За чаем разговор зашел, как это всегда бывает, о карантинных лагерях – а точнее о том, что произошло на прошлых выходных. Мне никогда не казалось, что Обри и Норрис хоть сколько-то интересуются жизнью простых людей, но, видимо, они принадлежали к тому крылу, которое выступало за закрытие лагерей. Стоит ли говорить, что Натаниэль и Дэвид придерживались такого же мнения.
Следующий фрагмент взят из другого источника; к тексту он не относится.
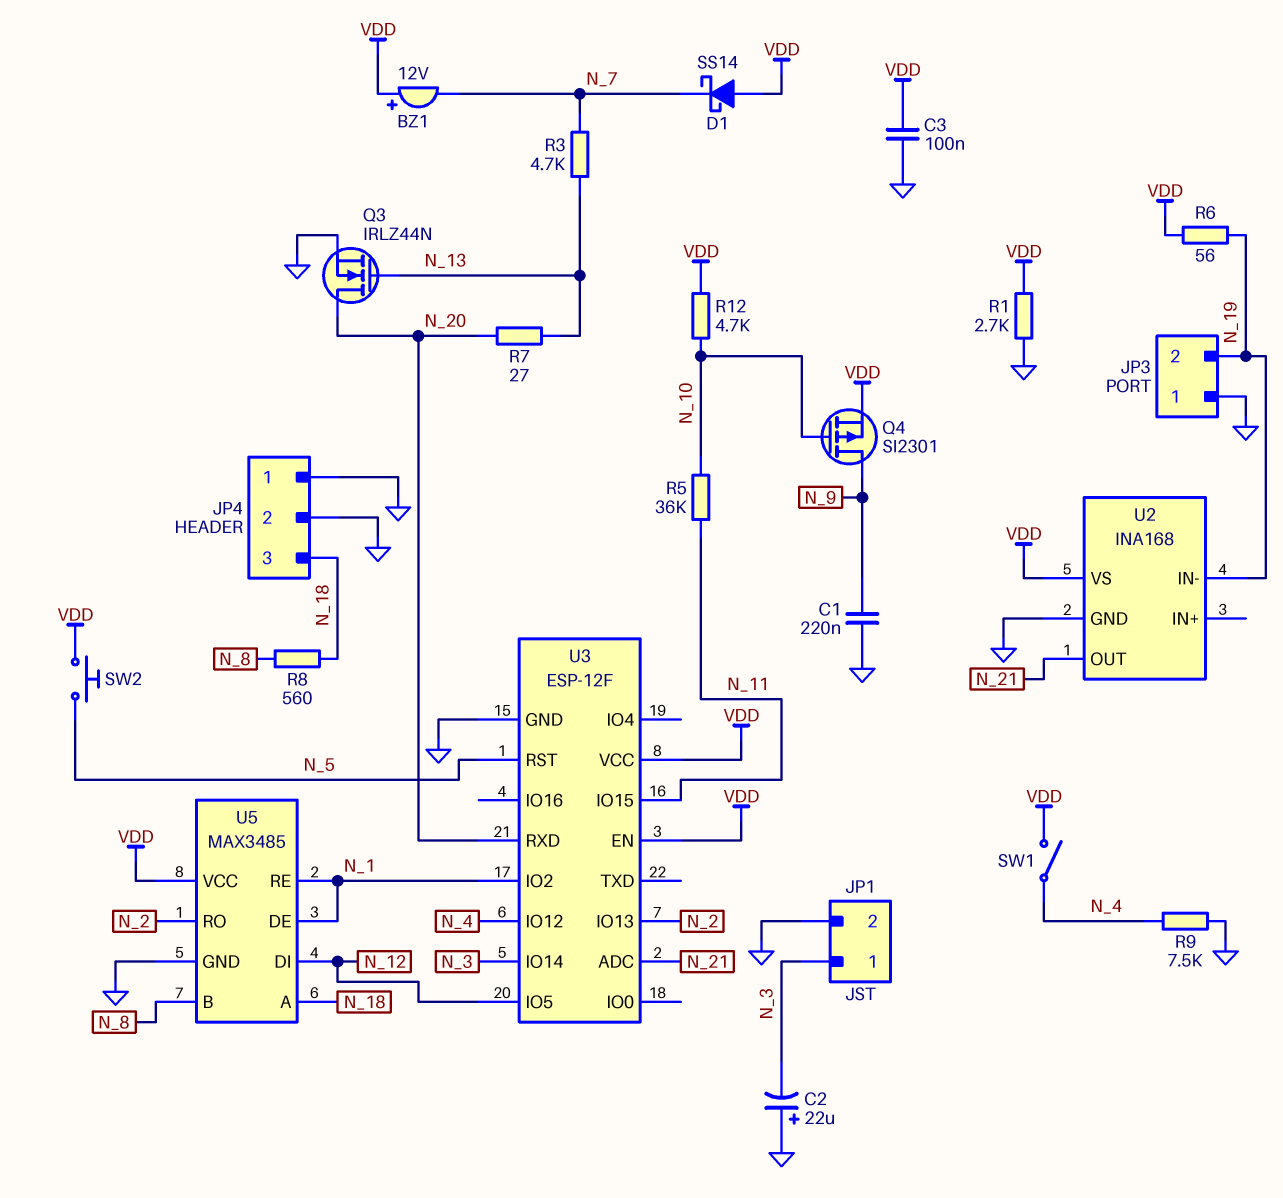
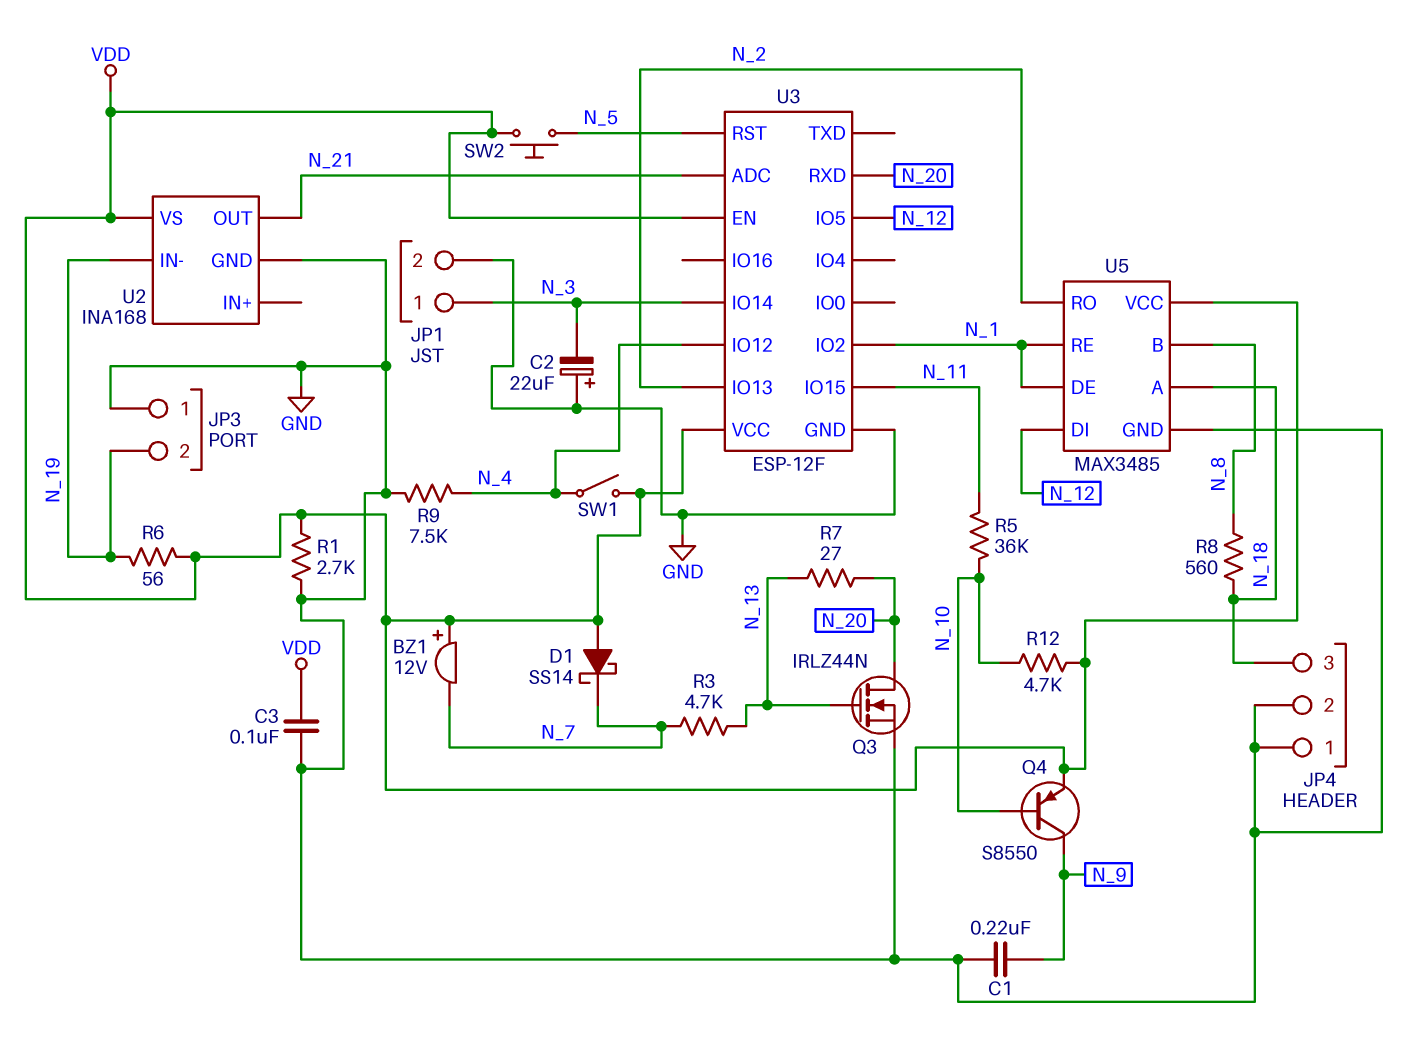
Q4: PMOS SI2301 (G N_10, D N_9, S VDD) -> PNP S8550 (B N_10, C N_9, E VDD)

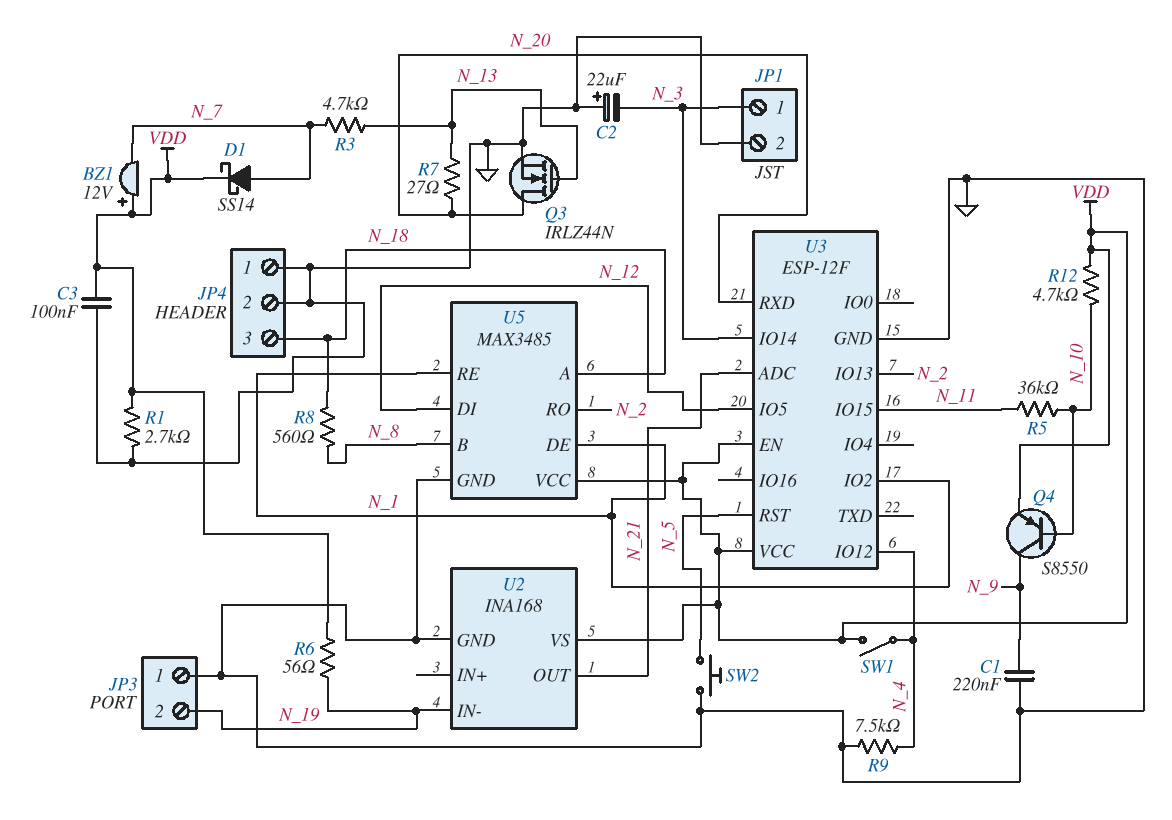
D1: schottky SS14 (A VDD, K N_7) -> schottky SS14 (A N_7, K VDD)
SW2: button (N_5, VDD) -> button (GND, N_5)

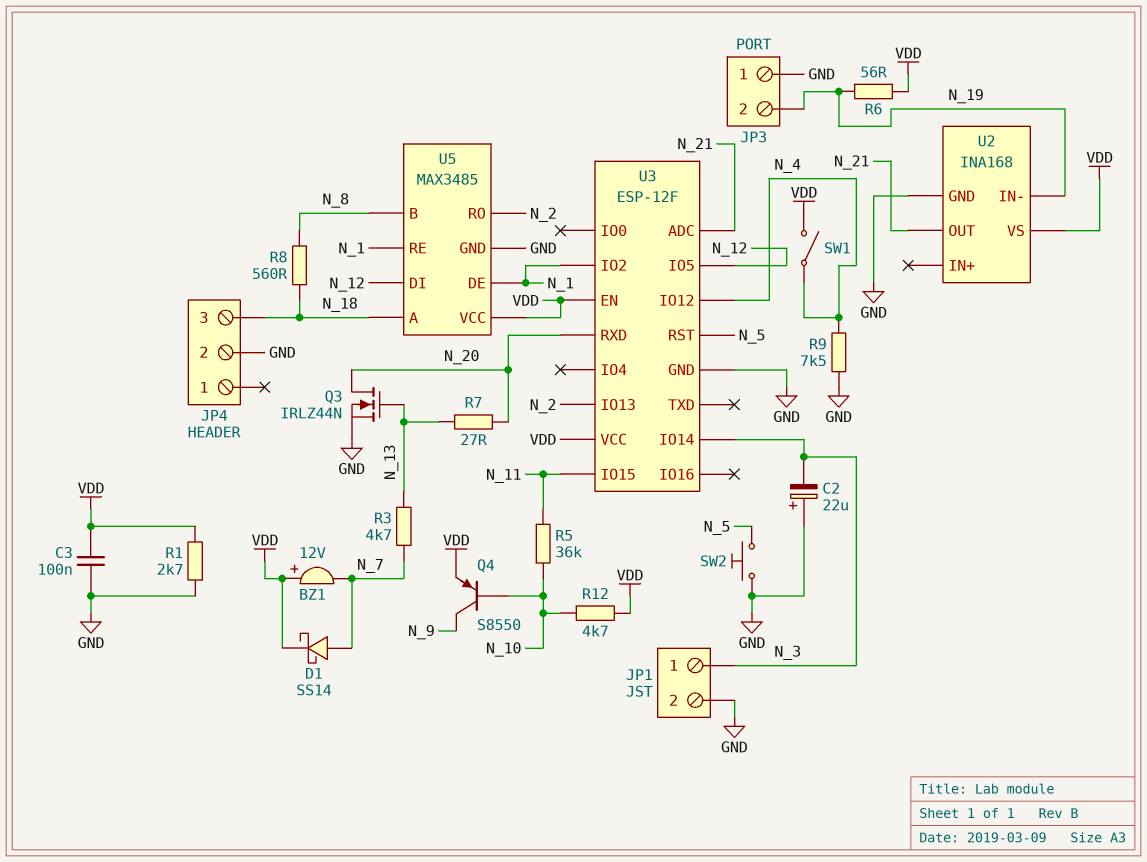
C1: 220nF (GND, N_9) -> none
JP4 pin 1: GND -> none

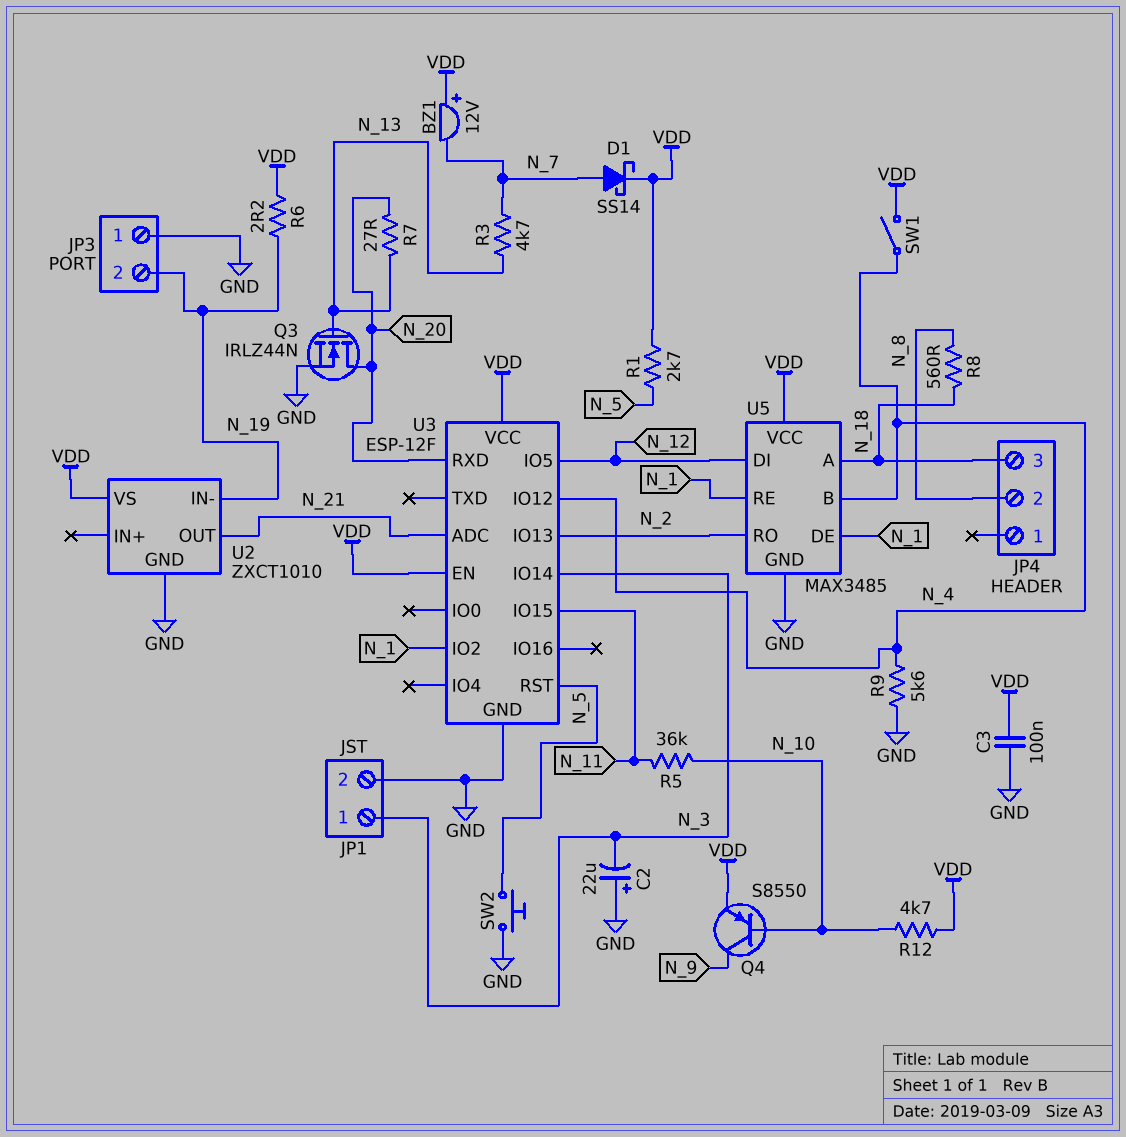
JP4 pin 2: GND -> N_8
R1: 2.7k (GND, VDD) -> 2.7k (N_5, VDD)
R6: 56 (N_19, VDD) -> 2.2 (N_19, VDD)
R9: 7.5k (GND, N_4) -> 5.6k (GND, N_4)
U2: INA168 -> ZXCT1010
U5 pin B: N_8 -> N_4

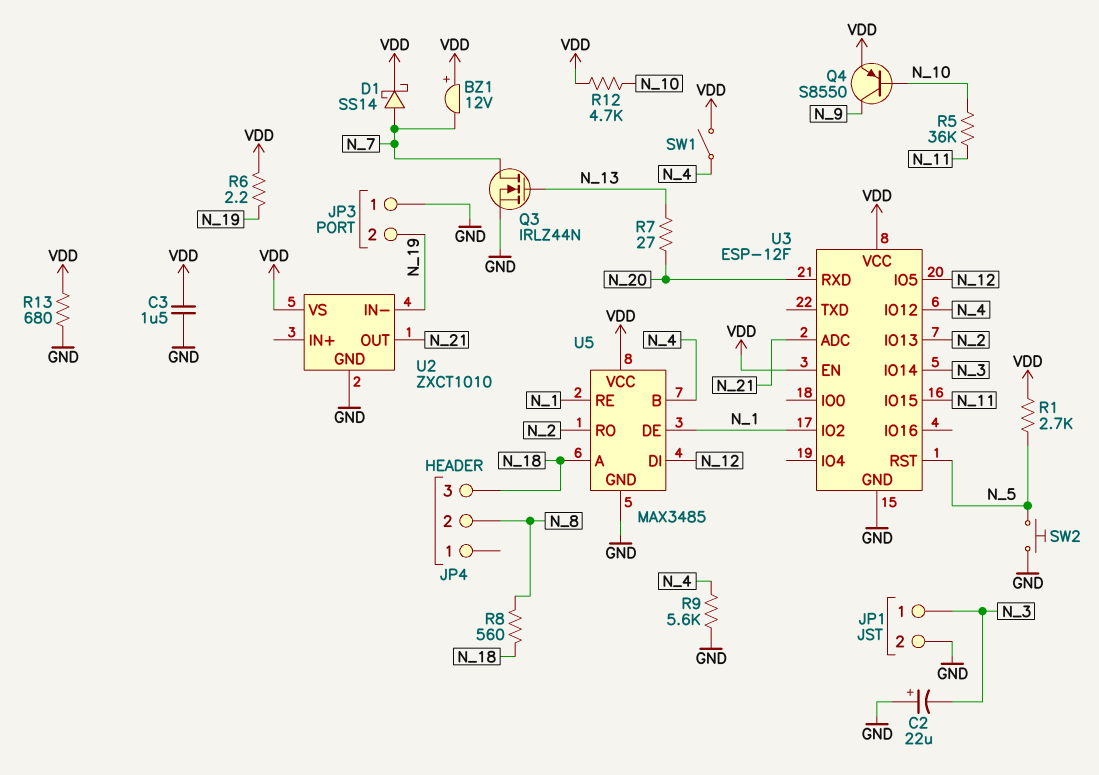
C3: 100nF (GND, VDD) -> 1.5uF (GND, VDD)
Q3: NMOS IRLZ44N (G N_13, D N_20, S GND) -> NMOS IRLZ44N (G N_13, D N_7, S GND)
R3: 4.7k (N_7, N_13) -> none
R13: none -> 680 (GND, VDD)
Они говорили и говорили о творящихся там ужасах, приводили статистические данные (отчасти справедливые, отчасти выдуманные) обо всем, что там происходит. Разумеется, никто из них не видел ни одного из этих лагерей изнутри. Их никто не видел.
– А вы сегодня слышали, что случилось? – спросил малыш, оживляясь так, как я давно уже не наблюдал. – С женщиной и ребенком?
– Нет. А что случилось?
– Ну, у женщины из Квинса родился ребенок, и у него положительный тест. Она понимает, что администрация больницы ее сейчас отправит в лагерь, поэтому говорит, что сходит в туалет, и убегает домой.